Coding in London: Notes from DDD8a

The DeveloperDeveloperDeveloper event at the Microsoft offices in Reading was split in two tracks of simultaneous sessions.

Notes from some of the sessions:

It’s Time to Look at Entity Framework

Speaker: Julie Lerman (twitter @julielerman) thedatafarm.com

The Entity Framework was initially designed to reverse engineer existing databases but you can now also create them from scratch.

The designer generates a DDL. It doesn’t actually create the DB, it creates a script. Then you give the script to a DBA (Not sure how you specify paths for database and log files ?).

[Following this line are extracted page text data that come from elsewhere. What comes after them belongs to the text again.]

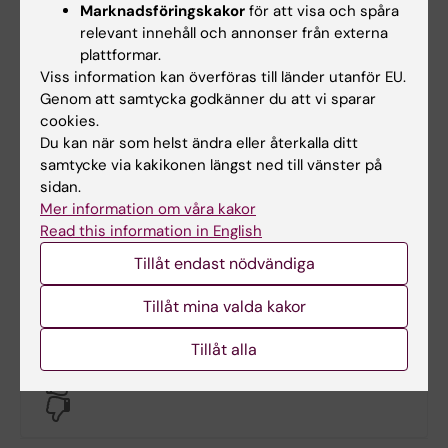
Telefon:
Marknadsföringskakor
för att visa och spåra
+46852486243
relevant innehåll och annonser från externa
E-post:
plattformar.
maria.lancella@ki.se
Viss information kan överföras till länder utanför EU.
Genom att samtycka godkänner du att vi sparar
cookies.
Du kan när som helst ändra eller återkalla ditt
Om utmärkelsen NOR
samtycke via kakikonen längst ned till vänster på
sidan.
Om utmärkelsen "För Nit och Redlighet i rikets
Mer information om våra kakor
tjänst" NOR
Read this information in English
Tillåt endast nödvändiga
Hur man räknar ut om man uppfyller kraven
Tillåt mina valda kakor
Tillåt alla
Hade du nytta av informationen på denna sida?
Yes
No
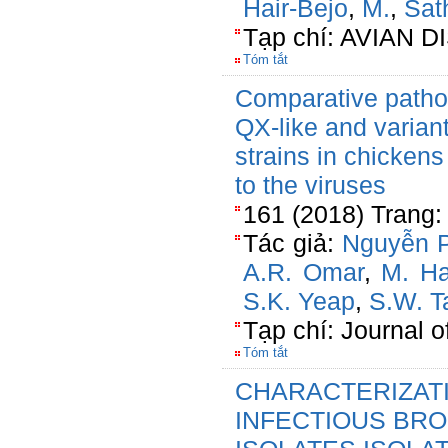
Hair-Bejo
,
M.
,
Sat
Tạp chí: AVIAN 
Tóm tắt
Comparative pathog
QX-like and variant
strains in chickens
to the viruses
161 (2018) Trang:
Tác giả:
Nguyễn 
A.R. Omar
,
M. Ha
S.K. Yeap
,
S.W. T
Tạp chí: Journal 
Tóm tắt
CHARACTERIZAT
INFECTIOUS BRON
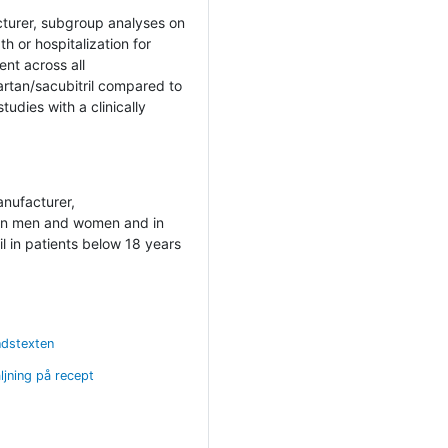
turer, subgroup analyses on
h or hospitalization for
nt across all
sartan/sacubitril compared to
tudies with a clinically
anufacturer,
d in men and women and in
il in patients below 18 years
ndstexten
ljning på recept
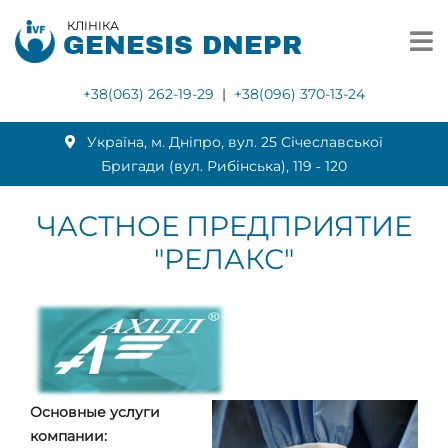
КЛІНІКА
GENESIS DNEPR
+38(063) 262-19-29
|
+38(096) 370-13-24
Українa, м. Дніпро, вул. 25 Січеславської
Бригади (вул. Рибінська), 119 ‑ 120
ЧАСТНОЕ ПРЕДПРИЯТИЕ
"РЕЛАКС"
Основные услуги
компании:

Support for POCO classes: your classes don’t have to inherit from Entity Framework classes, you can keep your model totally separate from EF and still work with the designer. The way you do this is through T4 templates, some of them you can download from Visual Studio Gallery.

If you tweak the T4 template you can totally abstract the EF layer (ObjectSet, etc…). In other words your code can interact with EF only through interfaces, which makes unit-testing possible.

TODO:

check out T4, CodeFirst

Packaging in the .NET World

Speaker: Seb Lambla (twitter @serialseb)

Seb demoed OpenWrap www.openwrap.org (the site is going live live in a few days), a packaging tool that you use to inject dependencies into your build. The dependencies must be available as “wraps” for this to be possible. You inject the dependencies with a simple command-line tool.

The openwrap commands can also be used from within an msbuild file.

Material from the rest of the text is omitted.